Seit Januar 2007 ist Vietnam Mitglied der Welthandelsorganisation (WTO). Das Land hat sich zu Nichtdiskriminierung, Transparenz (auch bei Staatsunternehmen), Abbau von Handelshemmnissen, Abschaffung bestehender Quoten sowie zum Schutz geistigen Eigentums verpflichtet. Der WTO-Beitritt ist als politisches Signal und als wirtschaftspolitische Weichenstellung zu verstehen, die internationale Einbindung Vietnams wurde hierdurch entscheidend vorangebracht.

Darüber hinaus ist Vietnam Mitglied in allen wichtigen internationalen Wirtschaftsorganisationen, darunter Weltbank, Internationaler Währungsfonds, AFTA (ASEAN- Freihandelszone), APEC (Asia Pacific Economic Cooperation – im Jahr 2017 unter Vorsitz Vietnams) und der World Customs Organization (WCO).

Das Regelwerk

Verbesserter Marktzugang ist eines der zentralen Ziele des Freihandelsabkommens. Das FTA zwischen der EU und Vietnam beinhaltet den vollständigen Abbau fast aller Zölle mit Ausnahme solcher Zölle, die Duty-Free-Quoten unterliegen. Eine große Abdeckung wird bereits bei Inkrafttreten erreicht, 65 Prozent aller Zölle werden vom ersten Tag an aufgehoben.

Der verbleibende Handel, mit der Ausnahme einzelner Produkte, wird innerhalb von zehn Jahren liberalisiert. Die EU werden 71 Prozent ihrer Importe aus Vietnam vom ersten Tag an liberalisieren, 99 Prozent werden nach sieben Jahren zollfrei werden. Die sukzessive Anpassung der Zollgebühren in einem Zeitrahmen von sieben Jahren für Vietnamesische und zehn Jahren von europäische Produkte sollen es den Herstellern in den jeweiligen Regionen ermöglichen sich langsam an die Gegebenheiten anzupassen. Konsumenten auf beiden Seiten werden, so das Ziel, von geringeren Preisen und einer besseren Wettbewerbsfähigkeit profitieren.
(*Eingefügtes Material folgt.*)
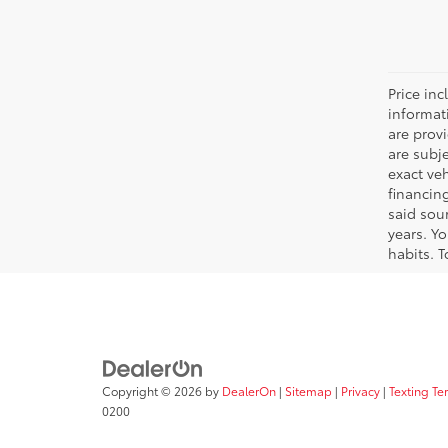
Price inc
informat
are prov
are subj
exact ve
financin
said sou
years. Y
habits. T
Copyright © 2026
by
DealerOn
|
Sitemap
|
Privacy
|
Texting Te
0200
Kritikpunkt Menschenrechte

Das Vietnam-Abkommen soll nicht nur neue Chancen für EU-Unternehmen schaffen, sondern auch Vietnam beim Übergang zu einer wettbewerbsfähigeren und nachhaltigeren Wirtschaft unterstützen. Zeitgleich mit der Veröffentlichung des Abkommens legte die Kommission eine Analyse dazu vor, wie sich das Abkommen auf die Menschenrechte und eine nachhaltige Entwicklung auswirken kann. Im Rahmen ihres Engagements in Vietnam und des mit dem Land geführten Dialogs, unter anderem im Kontext des Abkommens, hat die die Kommission erklärt, weiterhin die Menschenrechtsthematik in den Fokus zu rücken. Das Freihandelsabkommen stelle – neben dem Partnerschafts- und Kooperationsabkommen und anderen Politiken und Initiativen – eine solide Plattform für die weitere Förderung dieser Werte in ihren Beziehungen zu Vietnam dar.

Für Unruhe sorgte allerdings zuletzt, dass Vietnam zwei Vertretern internationaler Menschenrechtsorganisationen die Einreise verweigert und sie bis zu ihrer Abschiebung auf dem Hanoier Flughafen inhaftiert hat. Beide waren auf dem Weg zum Weltwirtschaftsforum der südostasiatischen Staatengemeinschaft Asean, das in der vietnamesischen Hauptstadt begann. Die Festnahme beweise erneut, dass die Situation vor Ort schlecht ist, sagt die Vorsitzende der Grünen/EFA im Europäischen Parlament, Ska Keller. Ein wichtiges Problem sei, dass für dieses Freihandelsabkommen keine Folgenabschätzung für die Menschenrechte durchgeführt wurde. Dies habe auch die EU-Bürgerbeauftragte als Missstand bezeichnet.